▸ **What you should do**
From the line that contains "M0,1013l446,2 -6,61 45,8" through the line that contains "M601,771l5,7v10h2v26l-24,-3 -2,15 3,4", output every line of the listing below exactly and leave out all the rest.

+===+

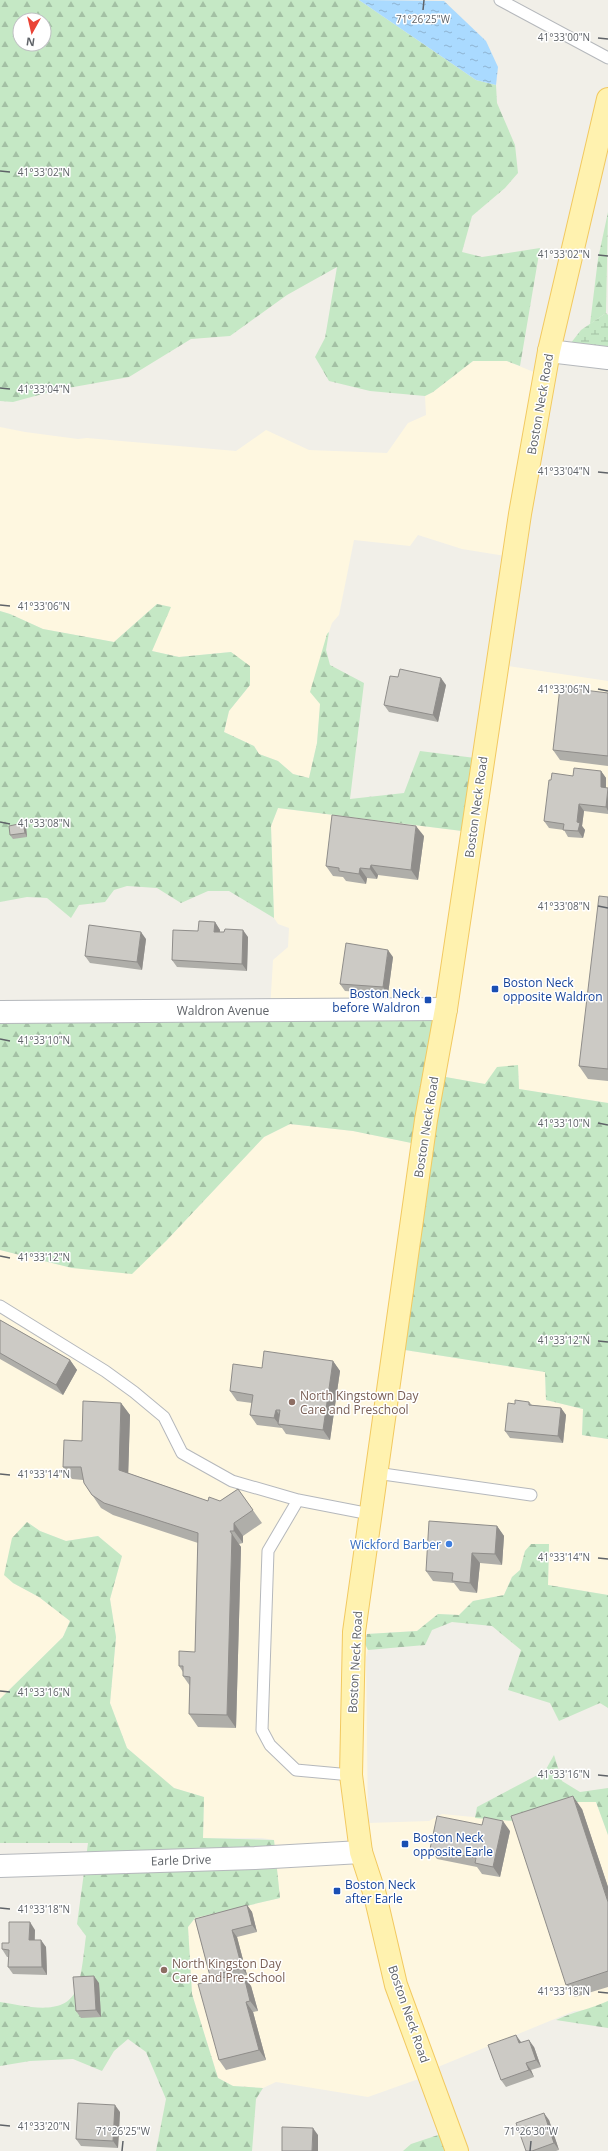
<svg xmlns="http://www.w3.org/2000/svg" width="608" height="2151" viewBox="0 0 608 2151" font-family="'Open Sans',sans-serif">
	<defs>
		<pattern id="forest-firs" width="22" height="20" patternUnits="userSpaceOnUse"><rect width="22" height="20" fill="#c5e8c5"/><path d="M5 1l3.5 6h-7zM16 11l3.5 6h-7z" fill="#a3c0a4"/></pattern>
		<pattern id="wetland-marsh" width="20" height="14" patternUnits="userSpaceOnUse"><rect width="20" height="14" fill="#c5e8c5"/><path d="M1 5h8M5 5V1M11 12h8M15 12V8" fill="none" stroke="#a3c0a4"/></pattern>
		<pattern id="water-ripples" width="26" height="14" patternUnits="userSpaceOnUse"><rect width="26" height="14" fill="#aadaff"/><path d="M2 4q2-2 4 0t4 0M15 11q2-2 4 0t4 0" fill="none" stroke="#8eb4d2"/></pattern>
	</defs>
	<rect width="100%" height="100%" fill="#f1efe8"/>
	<!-- commercial -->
	<path fill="#fef7e0" d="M473,361h34l39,16 -35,180 -49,-8 -44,-14 -8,11 -56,-6 -15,75 -7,8 -3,9 -2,2 -10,109 -8,35 -16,-4 -15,-13 -19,-7 -5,-8 -30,-14 5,-21 21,-26 -19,-33 -52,5 -27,-6 18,-44 -13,-3 -43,38 -71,-13 -33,-15 -10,-3v-184l25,5 53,7 9,-1 149,13 30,-21 43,20 78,3 21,-30 18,-8 -1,-19 8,-4z
		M501,665l107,16v422l-89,-14 -1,-24 -33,19 -46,-8 -169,-66 3,-50 15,-13 1,-19 -11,-4 -4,-6 -3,-92 7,-18 192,24z
		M290,1124l63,7 69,14 -17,205 140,22 1,28 37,9 -1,26 26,4v156l-60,-10 1,-41 -24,7 -5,19 -8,7 -8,18 -31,6 -14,14 -21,-1 -21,17 -50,3 -2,10 3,6 -2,7 2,166 61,-2 13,-7 72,7 59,-19h23l12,33v166l-20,9 -14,1 -141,58 -6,7 -59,21 -92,-15 -13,6 -30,-2 -15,-8 -26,-84 -4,-67 7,-9 85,-20 -6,-58 -12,-2h-59l1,-41 -30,-9 -47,-40 -17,-45 6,-66 -6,-38 12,-43 -24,-20 -32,5 -26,-10 -13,-9 -14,61 26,14 31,24 -7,16 -63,62v-449l72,18 94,-27 98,-104z"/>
	<!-- forest -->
	<path fill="url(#forest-firs)" fill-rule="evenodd" d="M0,0h359l117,80 20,5 1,18 18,42 3,28 -13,15 -33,28 -10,36 20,5 58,-9 -20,118 -13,-5h-34l-40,31 -8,4 -55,-5 -41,-10 -14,-24 10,-19 12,-71 -50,28 -57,41 -39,3 -62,38 -72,13 -44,12 -13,-1zM20,20h24v24h-24z
		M608,212l-2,101 -16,11 8,-65z
		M157,604l14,3 -19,44 27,6 52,-5 19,14v19l-21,26 -5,21 30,14 5,8 19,7 15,13 16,4 8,-35 3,-39 -10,-12 17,-58 2,-2 -3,18 4,15 34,18 -14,116 54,-6 16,-42 63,8 -13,73 -192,-24 -7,18 3,92 -45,-27h-21l-27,12 -24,-15 -30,-2 -13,4 -9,12 -26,3 -8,13 -24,-20 -20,-1 -27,5v-291l10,3 33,15 71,13z
		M0,1013l446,2 -6,61 45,8 12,-17 21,-2 1,24 89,14v336l-26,-4 1,-26 -37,-9 -1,-28 -140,-22 -2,-3 18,-202 -68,-14 -63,-7 -26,13 -98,104 -34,33 -60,-6 -72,-18z
		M27,1522l13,9 26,10 32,-5 24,20 -12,43 6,38 -6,66 17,45 47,40 30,9 -1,41 71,2 6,58 -85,20 -7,9 4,67 26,84 15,8 30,2 -7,11 -4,52h-96l10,-52 -20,-47 -18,-13 -14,12 -12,20 -29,-12 -43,2 -30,5v-64c23,3 64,16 76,-12 6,-12 8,-40 10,-54l-9,-12 11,-81h-88v-144l63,-62 7,-16 -31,-24 -26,-14 -9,-8 8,-37z
		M531,1544h18l-1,41 60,10v113l-8,-5 -41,18 -9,-18 -42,-13 13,-40 -29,-24 -40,-4 -20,8 -7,15 -57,5 -3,-6 2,-10 50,-3 21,-17 21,1 14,-14 31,-6 8,-18 8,-7 5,-19z
		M554,1755l8,26 18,11 28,-4v47l-12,-33h-23l-59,19 -39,-3 2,-11 68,-36z
		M608,2001v27l-52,-8c17,-8 34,-11 52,-19z
		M447,2132l10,19h-54l8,-7z"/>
	<!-- wetland -->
	<path fill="url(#wetland-marsh)" d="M606,313l2,2v47l-41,-14 14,-18z"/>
	<!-- water -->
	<path fill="url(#water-ripples)" d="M359,0l85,1 42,40 12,26 -2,18 -20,-5z"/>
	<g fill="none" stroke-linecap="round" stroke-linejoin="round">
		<!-- service casing -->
		<g stroke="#b5b8bc" stroke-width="13">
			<path id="service" d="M500,0l108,58
				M0,1306l105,65 29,21 30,25 18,36 50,28 66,19 72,14
				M376,1473l155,22
				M298,1500l-30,51 -6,179 8,15 26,25 55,5"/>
		</g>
		<!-- minor casing -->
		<g stroke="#b5b8bc" stroke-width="24">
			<path id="minor" d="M0,1012l446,-3
				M0,1866l255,-8 106,-6"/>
		</g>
		<!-- tertiary casing -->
		<g stroke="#b5b8bc" stroke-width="24">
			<path id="tertiary" d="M549,351l59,7"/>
		</g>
		<!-- primary casing -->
		<g stroke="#f2c960" stroke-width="24">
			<path id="primary" d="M457,2151l-61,-166 -21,-90 -14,-43 -10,-77 3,-143 72,-512 20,-111 74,-495 29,-163 59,-252"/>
		</g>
		<!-- service -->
		<use href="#service" stroke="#fff" stroke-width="11"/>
		<!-- minor -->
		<use href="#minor" stroke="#fff" stroke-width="22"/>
		<!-- tertiary -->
		<use href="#tertiary" stroke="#fff" stroke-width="22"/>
		<!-- primary -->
		<use href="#primary" stroke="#fff2af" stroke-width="22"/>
	</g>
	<!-- wall -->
	<path fill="#afaea9" d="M446,685l-8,37 -49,-10 -5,-7z
		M608,693v73l-48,-6 -7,-10z
		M601,771l5,7v10h2v26l-24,-3 -2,15 3,4 -2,8 -15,-1 -4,-7 -15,-2 -5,-7 7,-41 22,-4z
		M26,827l1,10 -14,2 -3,-4z
		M424,836l-6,44 -40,-5 -1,4 -10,-1 -1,6 -20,-3 -3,-4 -10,-1 -7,-10z
		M608,897v184l-20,-2 -9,-13z
		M215,922l5,8v2l28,5 -1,34 -70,-4 -5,-7 26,-29z
		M146,939l-4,31 -52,-7 -5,-7z
		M393,957l-5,37 -43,-3 -5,-7z
		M0,1320l70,40 7,10 -14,25 -63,-36z
		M333,1361l7,10 -10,69 -44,-6 -4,-6 -25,-3 -7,-10 2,-12 -15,-2 -7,-10 32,-23z
		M529,1402l3,3 29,3 5,7 -3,28 -53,-5 -5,-7 10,-27z
		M121,1403l9,12 -2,58 80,28h12l18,-12 24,34 -19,13v7l-4,1 2,3 -5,181 -38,-1 -9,-13 1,-28 -7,-10v-4l-4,-6 16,-14 3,-109 -85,-28 -12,-7 -17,-25 -1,-3 -11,-1 -9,-12 19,-26z
		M497,1526l7,10 -2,29 -22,-2 -3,30 -17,-2 -6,-8 -21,-2 -7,-10z
		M582,1809l26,78v100l-33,10 -9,-12z
		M510,1831l-10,46 -18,-3 -5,-7 -40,-8 -7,-10z
		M247,1905l5,7 5,20 -20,5 10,38 -7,1 11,10 7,25 -5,1 13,48 -40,10 -7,-10 -6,-80 -3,-4 -15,-57z
		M35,1930v10l11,7 1,28 -34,-1 -5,-7v-10h-1l-5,-8 7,-6z
		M99,1983l2,34 -20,1 -5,-7z
		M521,2042l13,5 7,20 -10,3 3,7 -28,10 -5,-7z
		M120,2112l-2,36 -37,-2 -5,-7z
		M549,2120l10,30 -3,1h-30z"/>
	<!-- shaded-wall -->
	<path fill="#8f8d8a" d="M441,678l5,7 -8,37 -5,-7z
		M601,771l5,7v16l-5,-7z
		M608,789v22l-2,-4z
		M579,804l5,7 -2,15 3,4 -2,8 -5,-7 -1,-9z
		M23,823l3,4 1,10 -2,-4z
		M416,826l8,10 -6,44 -7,-10z
		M371,865l7,10 -1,4 -7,-10z
		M360,868l7,10 -1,6 -7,-10z
		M215,922l5,8 -1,9 -5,-7z
		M243,930l5,7 -1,34 -5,-7z
		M141,932l5,7 -4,31 -5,-8z
		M388,950l5,7 -5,37 -5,-7z
		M70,1360l7,10 -14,25 -7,-10z
		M333,1361l7,10 -10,69 -7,-10z
		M121,1403l9,12 -2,67 -9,-12z
		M561,1408l5,7 -3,28 -5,-7z
		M276,1410l7,10 -5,4 4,4 -8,-10z
		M234,1523l9,13v7l-9,-12z
		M497,1526l7,10 -2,29 -7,-11z
		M232,1534l9,13 -5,181 -9,-13z
		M472,1553l8,10 -3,30 -7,-10z
		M573,1796l9,13 26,78v15z
		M503,1821l7,10 -10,46 -7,-10z
		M247,1905l5,7 5,20 -5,-7z
		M30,1922l5,8 -1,17 -5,-7z
		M232,1930l5,7 10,38 -5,-7z
		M41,1940l5,7 1,28 -5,-8z
		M94,1976l5,7 2,34 -5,-7z
		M244,1976l7,10 7,25 -8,-10z
		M246,2002l7,10 13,48 -7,-10z
		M516,2035l5,7 3,8 -5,-7z
		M529,2040l5,7 7,20 -5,-7z
		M526,2063l5,7 3,7 -5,-7z
		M115,2105l5,7 -2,36 -5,-7z
		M544,2113l5,7 10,30 -5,-7z
		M313,2128l5,7v16h-6z"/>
	<!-- building -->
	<path fill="#cccac5" stroke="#8f8d8a" d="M400,669l41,9 -8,37 -49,-10 6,-29 8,1z
		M560,687l48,6v63l-55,-6z
		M574,768l27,3v16l7,1 -2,19 -27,-3 -2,18 3,1 -2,8 -15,-1 1,-6 -20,-3 5,-41h2l1,-7 21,3z
		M332,815l84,11 -5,44 -40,-5 -1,4 -10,-1 -1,6 -20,-3v-3l-13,-2z
		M23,823l2,10 -15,2 -1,-9z
		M599,896l9,1v172l-29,-3z
		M199,921l16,1 -1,10h10l1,-3 18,1 -1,34 -70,-4 1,-30 25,1z
		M89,925l52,7 -4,30 -52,-6z
		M346,943l42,7 -5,37 -43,-3z
		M0,1320l70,40 -14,25 -56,-32z
		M264,1351l69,10 -10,69 -45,-6 2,-14h-4l-2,8 -24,-3 3,-20 -23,-4 3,-27 29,4z
		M515,1400l14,2v3l32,3 -3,28 -53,-5 3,-28 7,1z
		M83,1401l38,2 -2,67 89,31 1,-4 11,4 18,-12 15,21 -19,13v8h-4l2,3 -5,181 -38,-1 1,-37 -7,-1v-10h-4v-15l16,1 3,-119 -94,-30 -12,-8 -8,-12 -3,-16h-18l1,-27 18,1z
		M429,1521l68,5 -2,28 -23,-1 -2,30 -18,-2 1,-8 -27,-2z
		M573,1796l35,106v69l-42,14 -55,-169z
		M437,1816l45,9 2,-8 19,4 -10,46 -18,-4 1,-5 -46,-9z
		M247,1905l5,20 -20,5 10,38 -32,8 -15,-57z
		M9,1922h21l-1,18h12l1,27h-34l1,-17 -7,-1v-6h7z
		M238,1974l1,3 5,-1 6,25 -4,1 13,48 -40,10 -21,-76z
		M94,1976l2,34 -20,1 -3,-34z
		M516,2035l3,8 10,-3 7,20 -10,3 3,7 -28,10 -13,-35z
		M78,2103l37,2 -2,36 -37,-2z
		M544,2113l10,30 -22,8h-6l-10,-28z
		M282,2127l31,1 -1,23h-30z"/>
	<!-- ticks -->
	<path fill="none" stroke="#5f6368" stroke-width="1.5" d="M423,10l1,-10M598,38l10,1M0,171l10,1M598,255l10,1M0,388l10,1M598,472l10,1M0,605l10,1M598,689l10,2M0,822l10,2M598,906l10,2M0,1039l10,2M598,1123l10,2M0,1256l10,2M598,1341l10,1M0,1474l10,1M598,1558l10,1M0,1691l10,1M598,1775l10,1M0,1908l10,1M598,1992l10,1M0,2125l10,1M122,2151l1,-10M530,2151l1,-10"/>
	<!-- markers -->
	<g fill="#1a4fb4" stroke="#fff" stroke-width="1.5">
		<rect x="491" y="985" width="8" height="8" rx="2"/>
		<rect x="424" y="996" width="8" height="8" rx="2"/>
		<rect x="401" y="1840" width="8" height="8" rx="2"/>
		<rect x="333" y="1887" width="8" height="8" rx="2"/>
	</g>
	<g fill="#8d6e63" stroke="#fff" stroke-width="1.5">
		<circle cx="292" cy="1402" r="4"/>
		<circle cx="164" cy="1970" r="4"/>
	</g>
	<circle fill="#3f7fe0" stroke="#fff" stroke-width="1.5" cx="449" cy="1544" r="4"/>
	<g text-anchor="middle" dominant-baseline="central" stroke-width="3" stroke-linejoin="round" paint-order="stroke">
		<!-- street labels -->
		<g font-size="12" fill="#5f6368" stroke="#fff">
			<text transform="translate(540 404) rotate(-80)">Boston Neck Road</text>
			<text transform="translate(476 807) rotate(-82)">Boston Neck Road</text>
			<text x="223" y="1010">Waldron Avenue</text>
			<text transform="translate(426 1127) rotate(-81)">Boston Neck Road</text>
			<text transform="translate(355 1662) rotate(-87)">Boston Neck Road</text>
			<text transform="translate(181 1860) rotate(-2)">Earle Drive</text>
			<text transform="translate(409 2014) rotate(71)">Boston Neck Road</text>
		</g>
		<!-- transit labels -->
		<g font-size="12" fill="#164399" stroke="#fff" text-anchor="start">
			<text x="503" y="982">Boston Neck<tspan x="503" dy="14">opposite Waldron</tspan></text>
			<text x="420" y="993" text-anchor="end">Boston Neck<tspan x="420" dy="14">before Waldron</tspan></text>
			<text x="413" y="1837">Boston Neck<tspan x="413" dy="14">opposite Earle</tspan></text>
			<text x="345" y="1884">Boston Neck<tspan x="345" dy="14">after Earle</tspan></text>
		</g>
		<!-- education labels -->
		<g font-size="12" fill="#785e54" stroke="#fff" text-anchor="start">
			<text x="300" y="1395">North Kingstown Day<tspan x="300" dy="14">Care and Preschool</tspan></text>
			<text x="172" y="1963">North Kingston Day<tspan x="172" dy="14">Care and Pre-School</tspan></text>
		</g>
		<!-- shop labels -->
		<g font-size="12" fill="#366cbe" stroke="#fff" text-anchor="end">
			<text x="441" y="1544">Wickford Barber</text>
		</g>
	</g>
	<g font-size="10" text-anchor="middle" fill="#5f6368" stroke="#fff" stroke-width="3" stroke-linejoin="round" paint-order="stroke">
		<text x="423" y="23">71°26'25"W</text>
		<text x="564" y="41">41°33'00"N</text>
		<text x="44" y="176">41°33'02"N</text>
		<text x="564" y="258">41°33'02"N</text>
		<text x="44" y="393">41°33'04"N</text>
		<text x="564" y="475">41°33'04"N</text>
		<text x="44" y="610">41°33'06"N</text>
		<text x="564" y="693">41°33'06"N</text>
		<text x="44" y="827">41°33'08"N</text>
		<text x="564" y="910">41°33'08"N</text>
		<text x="44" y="1044">41°33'10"N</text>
		<text x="564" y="1127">41°33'10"N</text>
		<text x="44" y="1261">41°33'12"N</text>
		<text x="564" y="1344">41°33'12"N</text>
		<text x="44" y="1478">41°33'14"N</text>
		<text x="564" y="1561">41°33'14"N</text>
		<text x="44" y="1696">41°33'16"N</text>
		<text x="564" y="1778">41°33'16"N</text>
		<text x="44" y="1913">41°33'18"N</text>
		<text x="564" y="1995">41°33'18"N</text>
		<text x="44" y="2130">41°33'20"N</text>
		<text x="123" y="2135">71°26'25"W</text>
		<text x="531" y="2135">71°26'30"W</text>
	</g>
	<!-- north arrow -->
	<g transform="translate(32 32) rotate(188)"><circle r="19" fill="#ffffff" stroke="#bfc1c3"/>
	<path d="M0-3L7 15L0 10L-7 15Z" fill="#ea4335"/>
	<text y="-6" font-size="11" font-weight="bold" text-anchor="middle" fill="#5f6368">N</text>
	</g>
</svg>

+===+

▸ **Written solution**
		M0,1013l446,2 -6,61 45,8 12,-17 21,-2 1,24 89,14v336l-26,-4 1,-26 -37,-9 -1,-28 -140,-22 -2,-3 18,-202 -68,-14 -63,-7 -26,13 -98,104 -34,33 -60,-6 -72,-18z
		M27,1522l13,9 26,10 32,-5 24,20 -12,43 6,38 -6,66 17,45 47,40 30,9 -1,41 71,2 6,58 -85,20 -7,9 4,67 26,84 15,8 30,2 -7,11 -4,52h-96l10,-52 -20,-47 -18,-13 -14,12 -12,20 -29,-12 -43,2 -30,5v-64c23,3 64,16 76,-12 6,-12 8,-40 10,-54l-9,-12 11,-81h-88v-144l63,-62 7,-16 -31,-24 -26,-14 -9,-8 8,-37z
		M531,1544h18l-1,41 60,10v113l-8,-5 -41,18 -9,-18 -42,-13 13,-40 -29,-24 -40,-4 -20,8 -7,15 -57,5 -3,-6 2,-10 50,-3 21,-17 21,1 14,-14 31,-6 8,-18 8,-7 5,-19z
		M554,1755l8,26 18,11 28,-4v47l-12,-33h-23l-59,19 -39,-3 2,-11 68,-36z
		M608,2001v27l-52,-8c17,-8 34,-11 52,-19z
		M447,2132l10,19h-54l8,-7z"/>
	<!-- wetland -->
	<path fill="url(#wetland-marsh)" d="M606,313l2,2v47l-41,-14 14,-18z"/>
	<!-- water -->
	<path fill="url(#water-ripples)" d="M359,0l85,1 42,40 12,26 -2,18 -20,-5z"/>
	<g fill="none" stroke-linecap="round" stroke-linejoin="round">
		<!-- service casing -->
		<g stroke="#b5b8bc" stroke-width="13">
			<path id="service" d="M500,0l108,58
				M0,1306l105,65 29,21 30,25 18,36 50,28 66,19 72,14
				M376,1473l155,22
				M298,1500l-30,51 -6,179 8,15 26,25 55,5"/>
		</g>
		<!-- minor casing -->
		<g stroke="#b5b8bc" stroke-width="24">
			<path id="minor" d="M0,1012l446,-3
				M0,1866l255,-8 106,-6"/>
		</g>
		<!-- tertiary casing -->
		<g stroke="#b5b8bc" stroke-width="24">
			<path id="tertiary" d="M549,351l59,7"/>
		</g>
		<!-- primary casing -->
		<g stroke="#f2c960" stroke-width="24">
			<path id="primary" d="M457,2151l-61,-166 -21,-90 -14,-43 -10,-77 3,-143 72,-512 20,-111 74,-495 29,-163 59,-252"/>
		</g>
		<!-- service -->
		<use href="#service" stroke="#fff" stroke-width="11"/>
		<!-- minor -->
		<use href="#minor" stroke="#fff" stroke-width="22"/>
		<!-- tertiary -->
		<use href="#tertiary" stroke="#fff" stroke-width="22"/>
		<!-- primary -->
		<use href="#primary" stroke="#fff2af" stroke-width="22"/>
	</g>
	<!-- wall -->
	<path fill="#afaea9" d="M446,685l-8,37 -49,-10 -5,-7z
		M608,693v73l-48,-6 -7,-10z
		M601,771l5,7v10h2v26l-24,-3 -2,15 3,4 -2,8 -15,-1 -4,-7 -15,-2 -5,-7 7,-41 22,-4z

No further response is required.